Denmark will lay claim to energy-rich but contested territory around the North Pole on Monday by submitting data to the UN which it says demonstrates the area is an extension of its continental shelf.
The Danish government said it would tell the UN Commission on the Limits of the Continental Shelf that data collected since 2002 supports its claim to ownership over an area of about 895,000 square kilometres (346,000 square miles) beyond the current nautical borders of Greenland, an autonomous Danish territory.
"The submission of our claim to the continental shelf north of Greenland is a historic and important milestone for the Kingdom of Denmark," Foreign Minister Martin Lidegaard said in a statement.
"The objective of this huge project is to define the outer limits of our continental shelf and thereby -- ultimately -- of the Kingdom of Denmark," he added.

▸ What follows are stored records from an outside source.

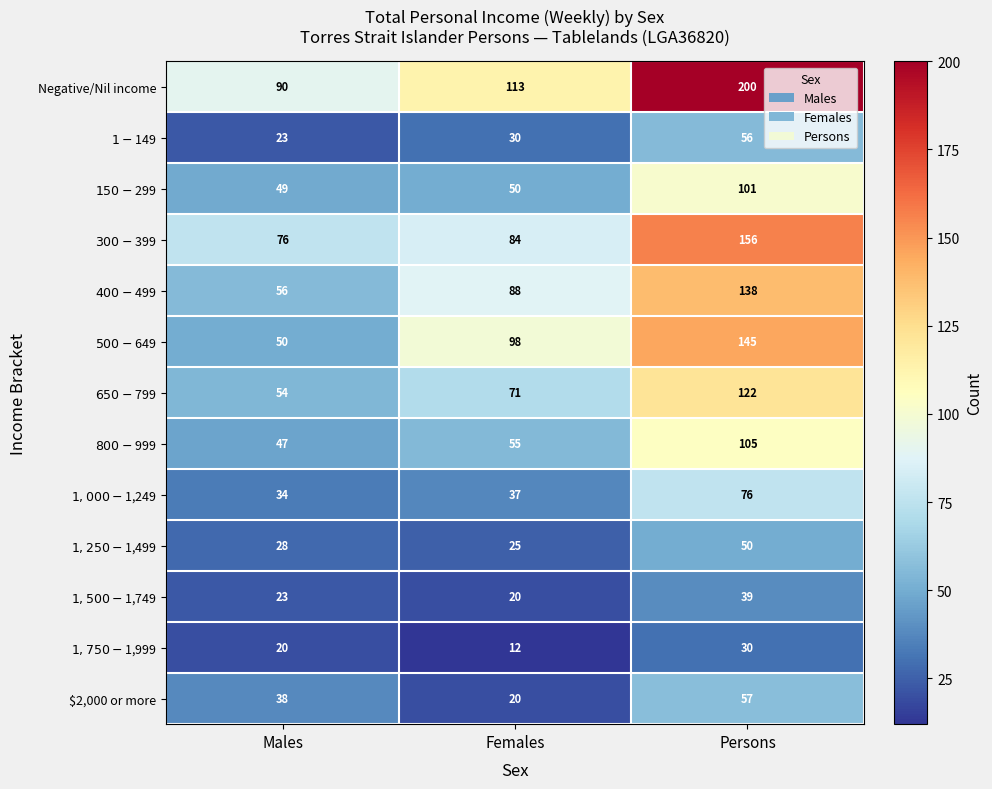

What is the spread (max minus min) of values at Persons?

170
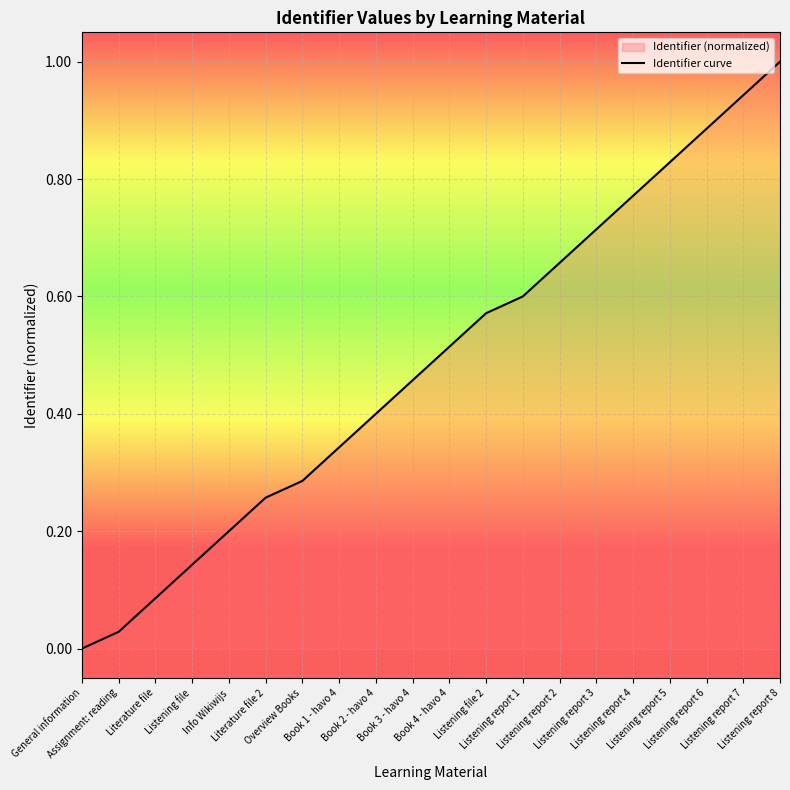

At which label is the value closest to 0?

General information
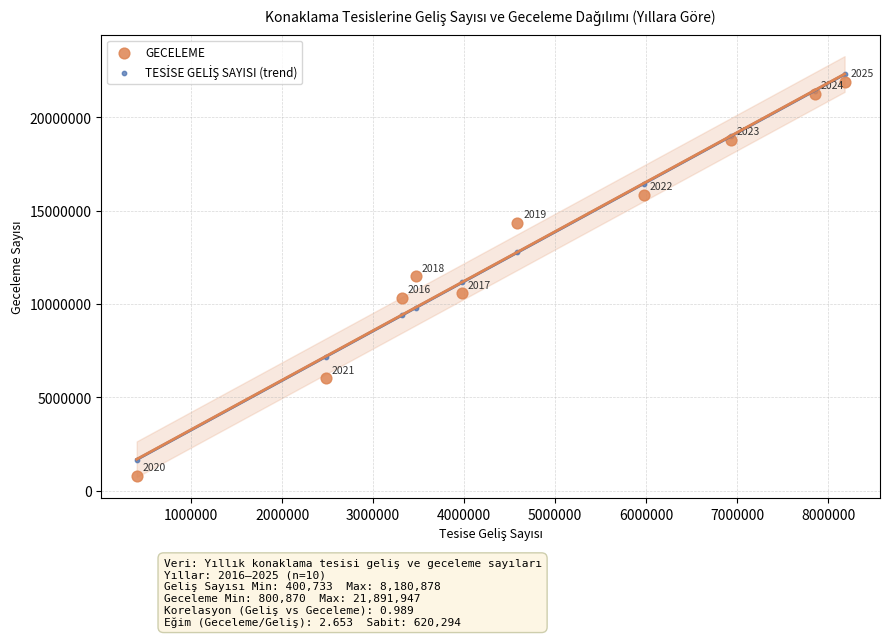

In the GECELEME series, what Y value is closest to 11346408?

11484758.0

Claims on a continental shelf beyond 200 nautical miles from a country's borders must be supported by scientific and technical data. However, the remote region is hotly disputed by other countries.
Norway already lays claim to an area overlapping the one outlined in the Danish submission to the UN, and there is "potential overlap with Canada, the Russian Federation and the US," the Ministry of Foreign Affairs said in a statement.

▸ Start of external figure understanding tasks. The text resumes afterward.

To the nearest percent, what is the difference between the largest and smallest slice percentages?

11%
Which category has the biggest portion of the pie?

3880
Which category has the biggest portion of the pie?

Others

"It will be up to the parties themselves to negotiate bilateral delimitation agreements," it said.
Moscow has increased its military presence in the pristine but energy-rich Arctic region, while Canadian Prime Minister Stephen Harper's government has made asserting sovereignty over an expansive Arctic archipelago and surrounding waters a key policy.
When Russia planted a flag on the Arctic sea bed directly under the North Pole in 2007, Canada raised its voice to highlight that both countries claim sovereignty over the area.
Greenland geographically forms part of North America rather than Europe and is largely self-governed, but it remains part of former colonial master Denmark, which controls foreign affairs and defence policy.
According to a study by the US Geological Survey from 2008, the Arctic could hold 13 percent of the oil and 30 percent of the natural gas still to be discovered in the planet.
The melting of the ice cap also offers shorter shipping routes between the Pacific and the Atlantic oceans, which has attracted the interest of countries far from the Arctic region, including China.